What disappointed us most was the feeling of many towns in the north. They seemed built only for tourists. No local charm, no real Italian vibe. Just flashy spots made for superyachts with expensive restaurants and cocktail bars. It felt soulless and not at all like the Italy we know or the kind of place we enjoy exploring.

Yet, despite everything, we look back on one of the most beautiful summers. With Markus, our loyal buddy sailor since 2021, and our new friends Vanessa and Simon, we shared unforgettable evenings, laughter, adventures, and friendships that will last.
Crossing from Favignana to Sardinia, 155 nautical miles in 32 hours.
Our friends Vanessa and Simon from Bazinga.
Guests on Board and Chaos at the Bow 🙂
Toward the end of summer, we welcomed guests from Switzerland. Our friends Miriam, Andy, and their son Lenny joined us for a few days aboard Lumos. For Lenny, it was a big adventure, just the idea of sleeping on a sailboat thrilled him from the start. Together, we enjoyed relaxed evenings at anchor, shared good food, and had long conversations under the stars.

But life on board isn’t always idyllic, and our guests experienced that firsthand. Our anchor winch suddenly stopped working, and we had to improvise quickly. In a spontaneous emergency maneuver, we were forced to haul up the anchor by hand in gusts of over 25 knots (that is quite some wind for our light boat). 

The bay we were anchored in was very narrow, almost like a river, which made it extremely difficult to keep the boat in place. 
To make things even trickier, the only suitable anchoring spot was in the middle of the channel, where the depth was around 15 to 18 meters. We had more than 70 meters of chain out, and retrieving it manually was exhausting.

Luckily, a kind fellow sailor nearby saw we were in trouble. He jumped on his SUP and came over to help, something we were deeply grateful for. Unfortunately, they left the next day, and we didn’t catch their names. But if you’re reading this, thank you so, so much.

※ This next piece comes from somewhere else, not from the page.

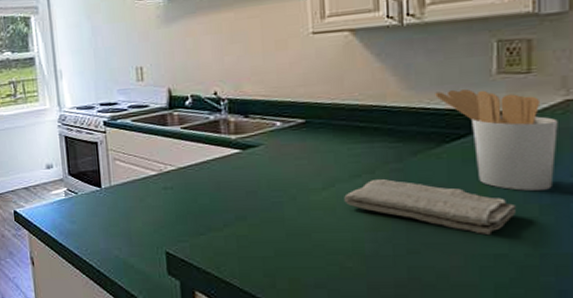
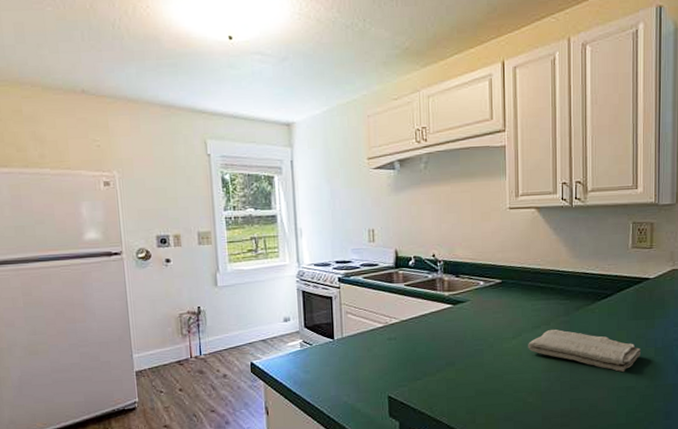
utensil holder: present [435,89,558,191] -> none [592,259,667,338]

The next day, with the help of our friend Andy, we secured Lumos to a mooring buoy so we could take a closer look at the rebellious windlass without the risk of drifting off into the sunset. Andy and Burim had both studied engineering, so naturally, the ladies felt completely confident, what could possibly go wrong with that much competence on board?

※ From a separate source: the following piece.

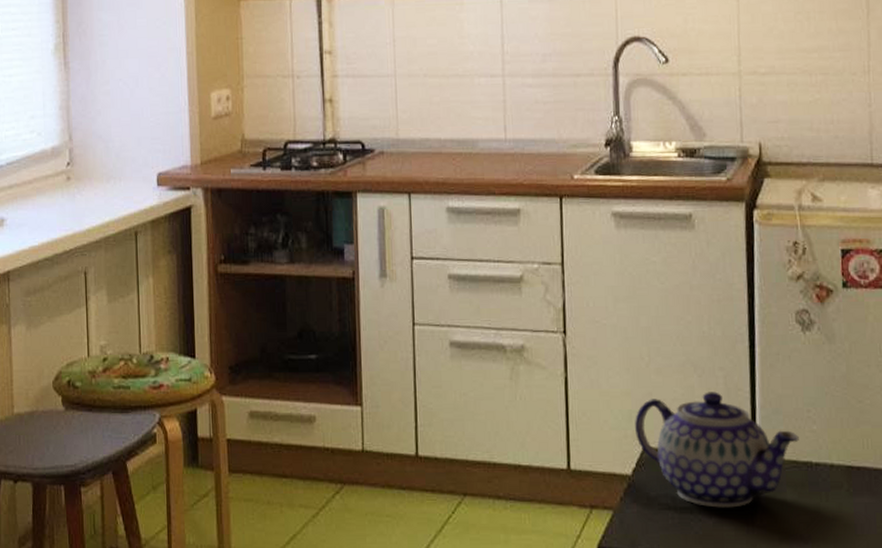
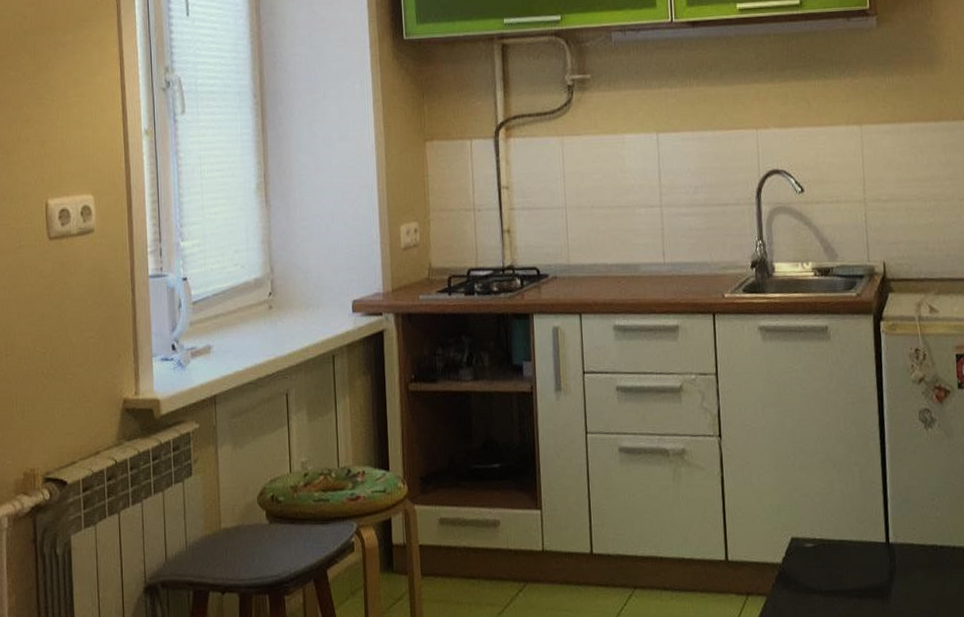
teapot: present [635,391,799,508] -> none [783,485,925,590]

The engineers took one look, scratched their heads thoughtfully, and did what any good engineer would do, they ordered a new electric motor. Problem not solved. But in the end, after some fiddling, headlamp action, and a few “aha!” moments, they actually managed to fix it. It was an intense but memorable experience, one that gave our guests a very real taste of sailing life.

Lenny, Andy and Burim.
Isola Tavolara, east of Olbia, a beautiful island. The island looks dramatic from a distance, with its steep cliffs rising straight out of the sea. We found a quiet spot to drop anchor, and despite being close to Olbia, it was pretty peaceful at night.
Anchored in Friendship
Friendship is the wind in our sails when the sea gets rough.
In early September, Marius and his girlfriend Elena came to visit. Marius already knew life on board, but for Elena, it was a first. Luckily, everything went smoothly this time, no technical problems, no surprises. We spent a few peaceful days at anchor, soaking in the calm of the sea, good company, and the simplicity of the moment.

By the end of August, we could feel summer slowly slipping away. The first storms swept across Sardinia, and the weather grew more unpredictable. With that came the time for goodbyes. 

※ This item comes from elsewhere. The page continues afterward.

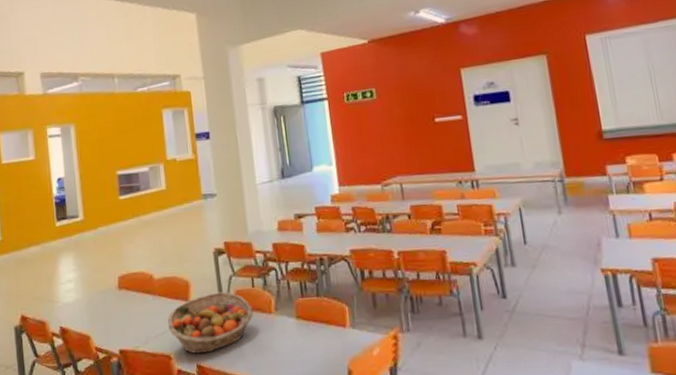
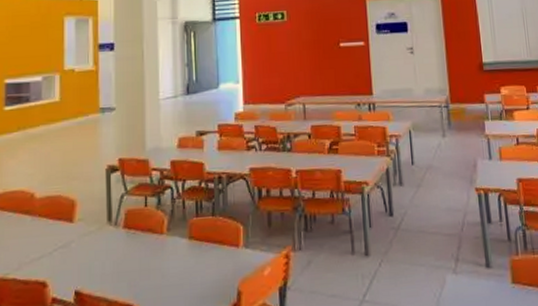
fruit basket: present [167,292,253,354] -> none [45,211,143,280]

After more than seven months of shared adventures with Simon and Vanessa, and over four years of sailing alongside Markus, our paths finally parted.

The sea often brings people together again, but that doesn’t make goodbyes any easier, especially for us. We meet many people out here, but true friendships like these are rare. Saying goodbye to them was truly hard, with tears in our eyes and heavy hearts, we let go and said “see you later,” holding on to the hope that we’ll meet again.

We want to take this moment to express our deepest gratitude. Thank you for your friendship, for all the unforgettable moments, the honest conversations, and the time we shared, memories we’ll carry with us always.

With all these emotions still fresh, we set sail toward Corsica. We weren’t quite ready for the next chapter, but the journey had to go on.